What you need to do: For the material below, please count the lines containing "อไทย". Reply with the count alone.

───── Data for review ─────

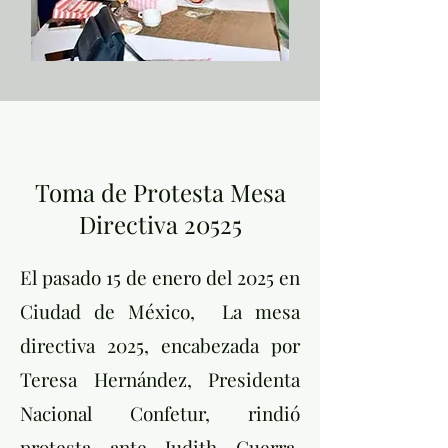
Toma de Protesta Mesa
Directiva 20525
El pasado 15 de enero del 2025 en
Ciudad de México, La mesa
directiva 2025, encabezada por
Teresa Hernández, Presidenta
Nacional Confetur, rindió
protesta ante Judith Guerra,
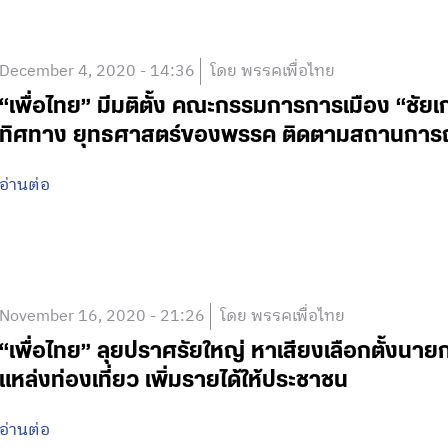
December 4, 2020 - 14:36
โดย พรรคเพื่อไทย
“เพื่อไทย” มีมติตั้ง คณะกรรมการการเมือง “ชัย
ทิศทาง ยุทธศาสตร์ของพรรค ติดตามสถานการณ์
อ่านต่อ
November 16, 2020 - 21:26
โดย พรรคเพื่อไทย
“เพื่อไทย” ลุยปราศรัยใหญ่ หาเสียงเลือกตั้งนา
แหล่งท่องเที่ยว เพิ่มรายได้ให้ประชาชน
อ่านต่อ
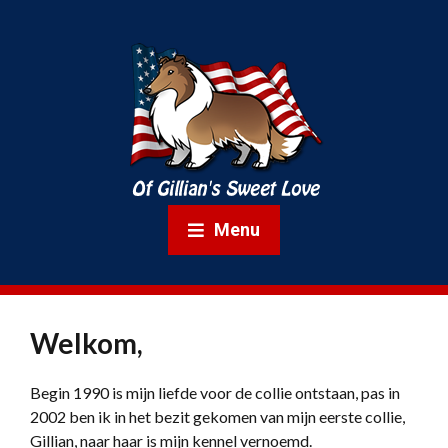
Menu
Welkom,
Begin 1990 is mijn liefde voor de collie ontstaan, pas in
2002 ben ik in het bezit gekomen van mijn eerste collie,
Gillian, naar haar is mijn kennel vernoemd.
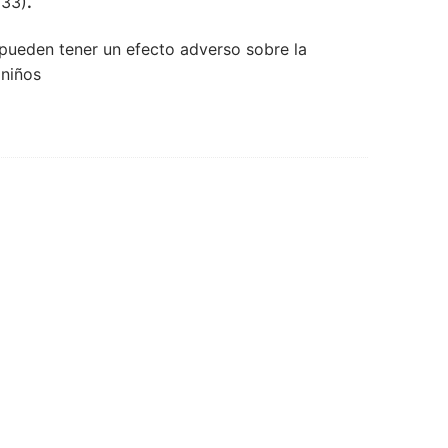
133)
.
ueden tener un efecto adverso sobre la
 niños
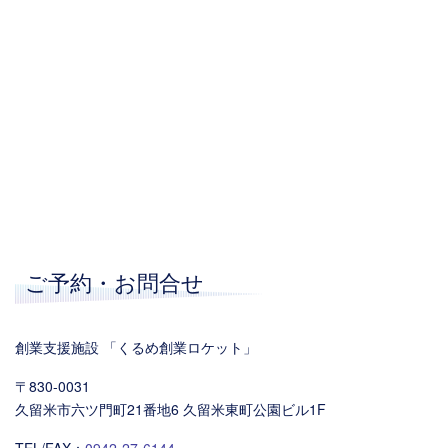
ご予約・お問合せ
創業支援施設 「くるめ創業ロケット」
〒830-0031
久留米市六ツ門町21番地6 久留米東町公園ビル1F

─────

Reply: 4